I am catching up after returning from travel.
I updated
the calendar in #17 and will continue to do so, but certainly often with random delay because of other stuff happening IRL.
I am lending my computers to
parsnip soup, like I did in recent PrimeGrid challenges. Therefore my contribution to Pentathlon will be a few late validations at MilkyWay at best.
Apropos MilkyWay and late validation: Like many other projects, MilkyWay's validator needs 2 matching results per workunit before it gives credit. But unlike any other of such projects that I know of, MilkyWay does not generate 2 tasks per workunit at once and sends out both ASAP. Instead, it sends 1 task, waits for its result to return (success or error),
then sends a next task, and so on until there are two matching returns. That is, a workunit is worked on serially, not in parallel, which obviously increases the time until credit is given for the first good result of a workunit.

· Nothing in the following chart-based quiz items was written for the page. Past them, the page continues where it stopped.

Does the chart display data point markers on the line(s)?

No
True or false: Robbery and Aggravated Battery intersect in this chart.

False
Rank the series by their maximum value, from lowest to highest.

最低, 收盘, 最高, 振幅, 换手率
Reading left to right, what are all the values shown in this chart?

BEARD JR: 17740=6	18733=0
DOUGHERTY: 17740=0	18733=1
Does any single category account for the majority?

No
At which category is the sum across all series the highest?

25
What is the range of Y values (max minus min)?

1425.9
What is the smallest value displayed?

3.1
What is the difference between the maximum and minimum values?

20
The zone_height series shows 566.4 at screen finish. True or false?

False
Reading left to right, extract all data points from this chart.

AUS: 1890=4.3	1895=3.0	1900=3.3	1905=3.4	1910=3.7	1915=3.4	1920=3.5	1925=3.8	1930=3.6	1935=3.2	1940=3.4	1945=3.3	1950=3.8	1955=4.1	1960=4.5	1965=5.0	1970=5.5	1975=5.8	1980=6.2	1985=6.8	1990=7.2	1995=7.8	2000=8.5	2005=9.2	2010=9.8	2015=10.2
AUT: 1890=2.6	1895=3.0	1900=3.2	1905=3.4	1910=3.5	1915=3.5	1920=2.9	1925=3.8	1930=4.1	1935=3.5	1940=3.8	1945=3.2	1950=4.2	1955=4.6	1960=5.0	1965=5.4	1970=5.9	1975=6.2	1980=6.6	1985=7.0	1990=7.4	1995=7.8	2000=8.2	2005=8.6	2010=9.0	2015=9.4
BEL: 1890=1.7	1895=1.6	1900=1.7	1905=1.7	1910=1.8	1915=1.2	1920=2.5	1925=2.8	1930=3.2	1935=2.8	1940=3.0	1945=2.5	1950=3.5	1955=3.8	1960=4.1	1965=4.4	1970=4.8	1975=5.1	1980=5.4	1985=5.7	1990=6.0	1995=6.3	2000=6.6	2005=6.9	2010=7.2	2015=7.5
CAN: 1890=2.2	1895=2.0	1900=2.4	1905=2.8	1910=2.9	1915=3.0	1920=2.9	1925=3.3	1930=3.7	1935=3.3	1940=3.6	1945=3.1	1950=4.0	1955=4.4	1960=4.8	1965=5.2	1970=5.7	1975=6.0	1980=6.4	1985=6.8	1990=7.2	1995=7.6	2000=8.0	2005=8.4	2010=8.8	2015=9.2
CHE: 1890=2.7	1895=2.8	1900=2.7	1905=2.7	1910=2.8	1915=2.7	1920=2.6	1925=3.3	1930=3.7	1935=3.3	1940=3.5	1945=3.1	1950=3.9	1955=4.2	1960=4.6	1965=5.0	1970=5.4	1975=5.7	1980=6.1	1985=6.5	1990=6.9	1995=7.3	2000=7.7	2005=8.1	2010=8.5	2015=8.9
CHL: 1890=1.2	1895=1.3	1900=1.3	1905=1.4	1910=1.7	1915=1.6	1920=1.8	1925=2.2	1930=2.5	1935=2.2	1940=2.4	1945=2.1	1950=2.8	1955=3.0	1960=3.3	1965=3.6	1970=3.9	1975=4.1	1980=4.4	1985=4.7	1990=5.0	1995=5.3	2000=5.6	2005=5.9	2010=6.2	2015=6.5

Reading this thread, it is obvious that the recent cancellations of SETI.Germany's WCG Birthday Challenge (used to happen on November 16–23 every year) caused some WCG bunkering knowledge to get forgotten. I forgot some specifics of that myself, but at least I know that I put some notes somewhere and simply would have to dig those up if I needed them. There were some of us who built multi-day bunkers in WCG Birthday Challenges, and there were others who decided not to yet knew what it took to do so. (With other WCG subprojects, 10 days deep bunkers were doable, which let you put 17 days computer time into the 7 days long contest. Additionally, I for one maintained several of such bunkers in a staggered fashion, such that I had peak output on the
last day, not on the
first day.)
I don't want to make a point that many days deep bunkers should be done again. After all, Krembil's servers << IBM's servers. And we had more time to prepare for WCG Birthday Challenges than we have for Pentathlon's subcontests. All I want to say is that my first impulse, when I was reading up on this thread, was surprise how project details can get forgotten although they seemed to be well known once.